The "rediscovery" 11β-hydroxyandrostenedione (11OHA4) placed the spotlight on this unique adrenal-derived hormone with researchers and clinicians once again focusing on the steroid's presence in endocrine pathology. Little was known about the steroid other than its chemical characterisation and that a mitochondrial cytochrome P450 enzyme catalysed the 11β-hydroxylation of 11OHA4. The fact that neither the biosynthesis nor metabolism of 11OHA4 had been fully characterised presented an ideal opportunity to investigate the metabolic pathways. In addition, methodologies and analytical tools have improved vastly since 11OHA4 was first identified in the 1950s. Cell models, recombinant DNA technology and steroid quantification using liquid chromatography mass spectrometry have greatly facilitated investigations in the field of steroidogenesis. Evident from the structure is that 11OHA4 can be metabolised by hydroxysteroid dehydrogenases and reductases acting on the C4/C5 double bond and on functional moieties at specific carbons on the cyclopentane-perhydro-phenanthrene backbone of the steroid. In this chapter, the biosynthesis and metabolism of 11OHA4 is followed using two strategies that complement each another; (i) human cell models either transiently transfected with recombinant DNA or expressing endogenous steroidogenic enzymes and (ii) steroid identification and quantification using high resolution mass spectrometry. These methodologies have proven invaluable in the determination of 11OHA4's metabolic route.
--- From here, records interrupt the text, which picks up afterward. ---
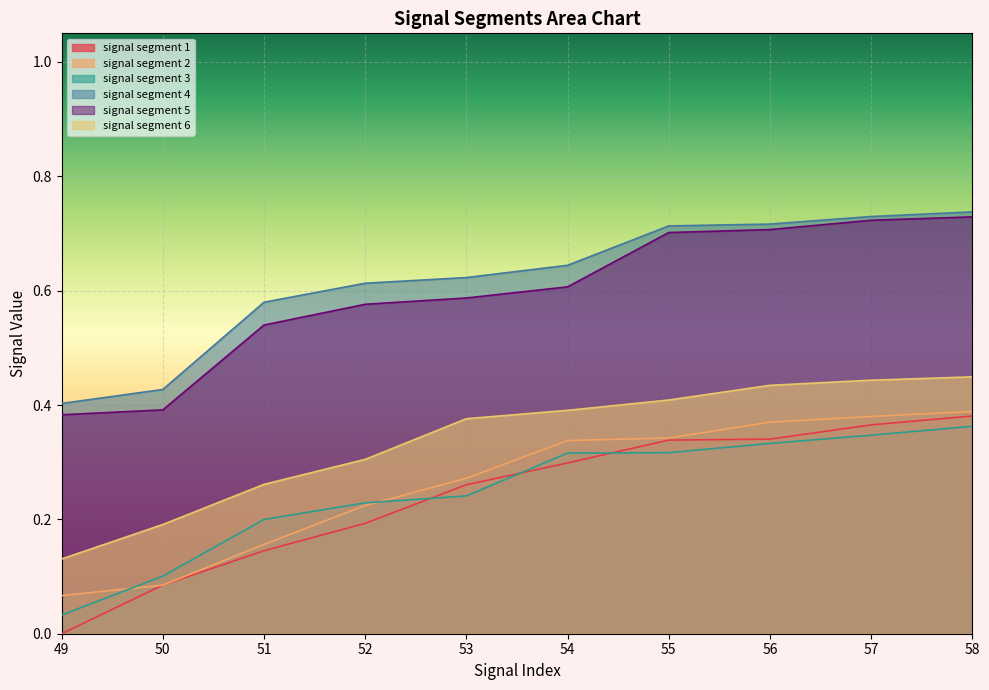

Does the chart display data point markers on the line(s)?

No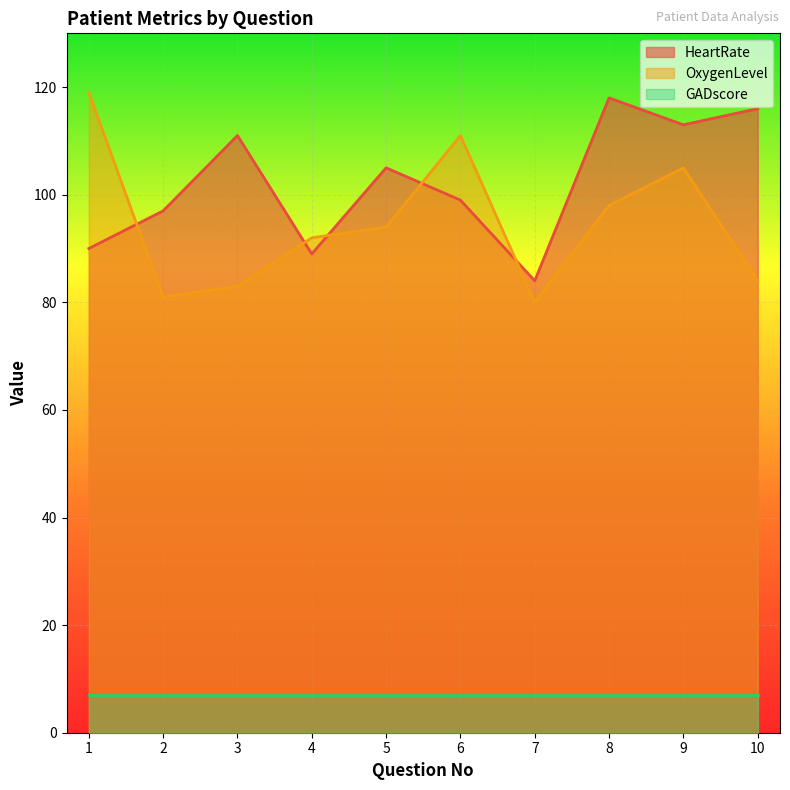

Where is HeartRate nearest to the value 101?

6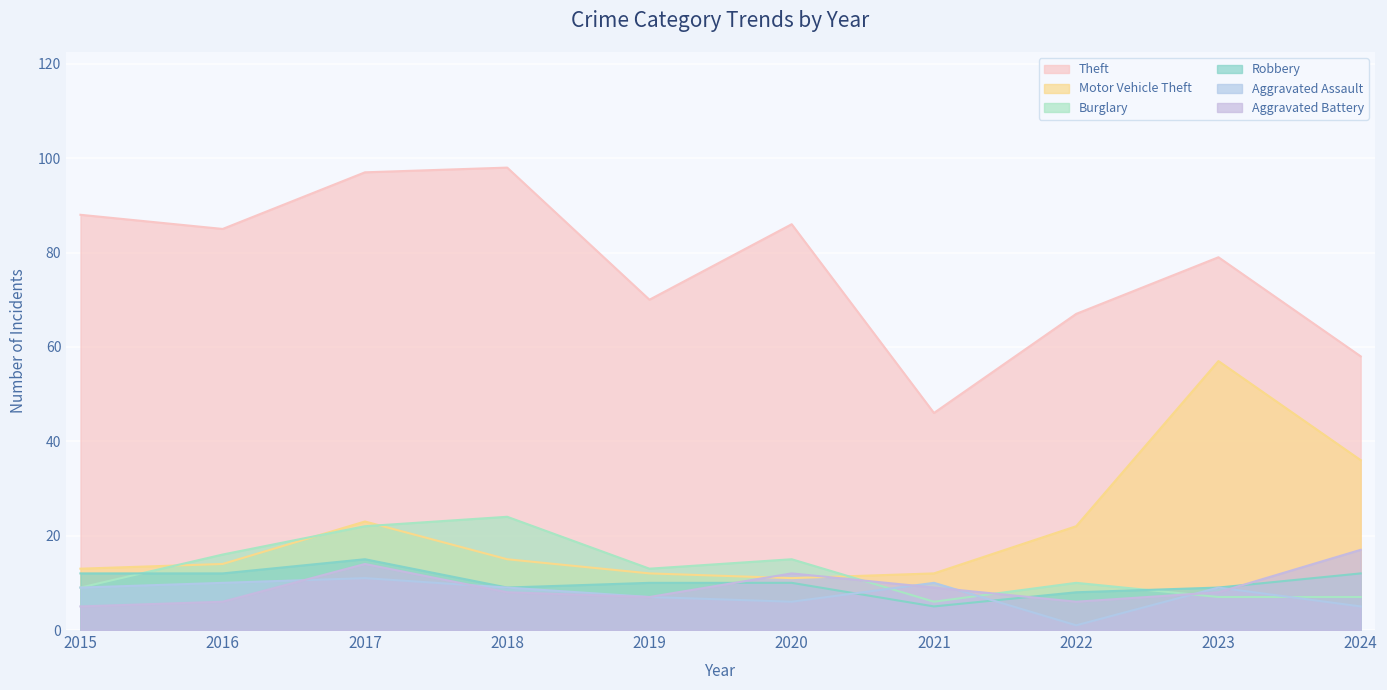

What is the difference between the Burglary values at 2021 and 2024?

1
Both strategies are presented with the focus on the accurate identification and quantification of steroids using UHPLC-MS/MS and UPC²-MS/MS. The protocols described in this chapter lay a sound foundation which can aid the researcher and be adapted and implement in future studies.

Keywords: 11-ketotestosterone (11KT); 11β-hydroxyandrosterone (11OHAST); 11β-hydroxyetiocholanolone; Adrenal cytochrome P450; Androgen excess; LC–MS method development and validation; Liquid chromatography–mass spectrometry (LC–MS); Qualifier:quantifier; Steroid extraction; Steroid mass transitions (MRM).